Normalized against the day's traffic, the tracker footprints work out to about 3.742 MiB per million daily UDP requests and 4.437 MiB per million daily HTTPS requests — HTTPS keeps more state per request, consistent with its heavier exchange. (These ratios are a steady-state comparison, not a growth law: memory follows concurrent peers, which the announce interval and max_peer_age govern.)
Connection tracking
Docker's bridge networking creates a connection-tracking entry for every inbound flow, and an undersized table silently drops packets under tracker load. Sized correctly, it's a non-issue here. Table occupancy averaged about 58,300 over seven days and peaked around 92,950; against the tuned ceiling of 2,097,152 entries, that peak is only ~4.4% of the table.
And the receive path is never overrun: the NIC's rx_missed_errors — packets the kernel never even sees, the one truly unrecoverable loss — were zero across the entire seven days, average, peak, and minimum alike.
The Linux stack
None of this runs on anything exotic. The host is Ubuntu Server 24.04 LTS on bare metal, with mainstream, boring components:
- HAProxy 2.8.16 — TLS termination and SNI/path/Upgrade routing
- Caddy 2.6.2 — static dashboard serving, on a unix socket behind HAProxy
- Docker — the three hardened tracker containers (run as nobody, read-only filesystem, all capabilities dropped, no-new-privileges)
- dnsmasq, iptables/ip6tables (host firewall plus
DOCKER-USERcontainer egress isolation), lego (Let's Encrypt certificates), and collectd (the metrics behind most of the numbers above)
The only kernel tuning that matters for tracker load: the conntrack table sized to 2,097,152 entries (524,288 hash buckets) with timeouts adjusted for tracker flows, the fq_codel default qdisc, raised UDP socket buffers and NIC receive backlog, and IPv4/IPv6 forwarding enabled. All of it is documented in the Aquatic guide.
Hardware
These costs are what they are because of two things: the request rate above, and the machine underneath. The machine is modeled on a single modest box, bare metal — nothing purpose-built or server-class.
The processor is an Intel Core i7-14700 (Raptor Lake Refresh): 20 cores and 28 threads — eight hyperthreaded performance cores plus twelve efficiency cores — with 33 MB of L3 cache, a peak turbo of 5.4 GHz, and a 65 W base power. A mainstream desktop chip. The whole service uses about a gigabyte of memory.

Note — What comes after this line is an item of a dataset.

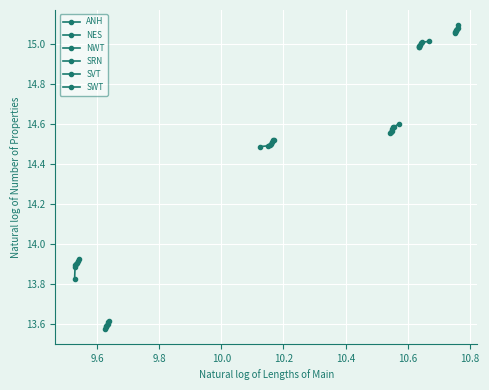

What are all the series names shown in the legend?

ANH, NES, NWT, SRN, SVT, SWT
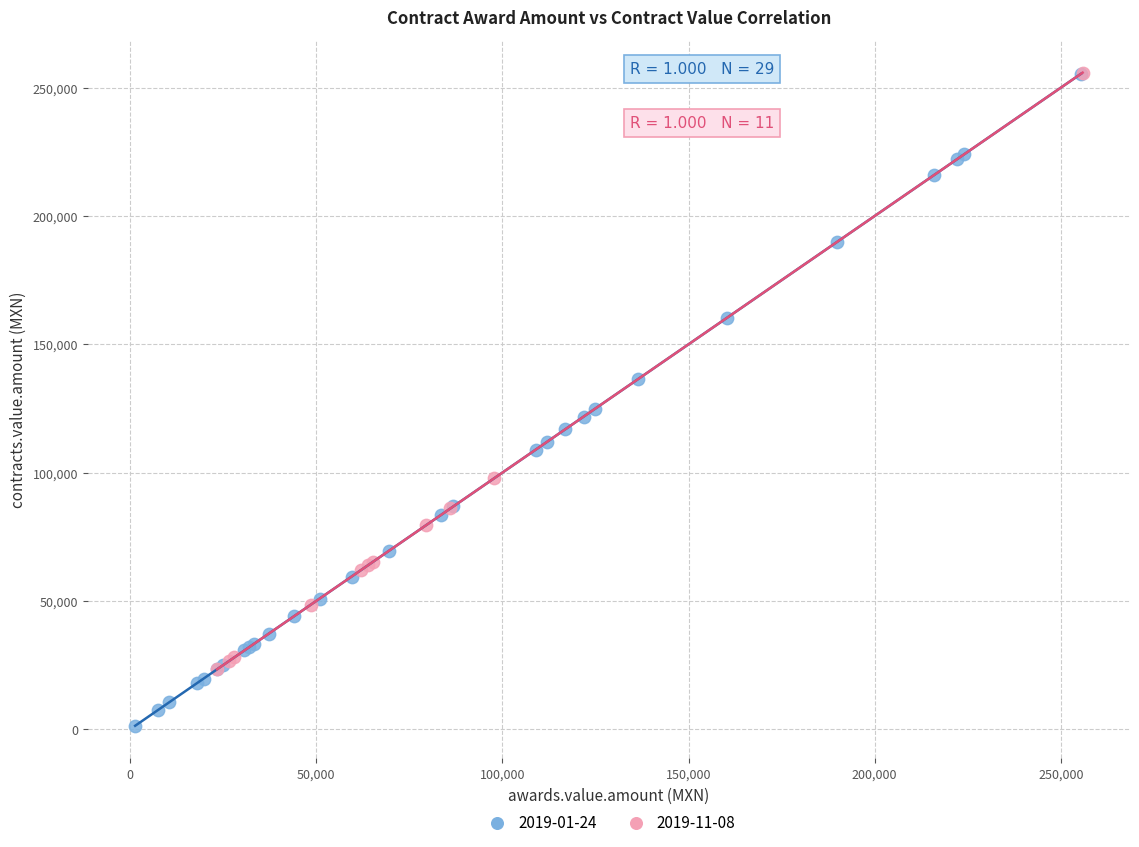

Which series has the largest Y range (max minus min)?

2019-01-24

The network card is a dual-port 10-Gigabit Intel X550-T2. Its value to a tracker isn't the 10-gigabit wire speed — the load above uses a few percent of a single gigabit — but its queues: up to 28 receive and 28 transmit hardware queues per port with Receive Side Scaling, which hashes incoming connections across the queues so packet processing spreads over all 20 cores instead of piling onto one. That is what keeps the softirq load distributed in the CPU figures above; a single-queue card would funnel every interrupt onto one core and cap throughput there.
It bears repeating that this is comfortable headroom, not a requirement. The measured load barely touches the machine, and a far more modest one would carry it without strain — the capable hardware buys years of growth, not a higher bar to entry.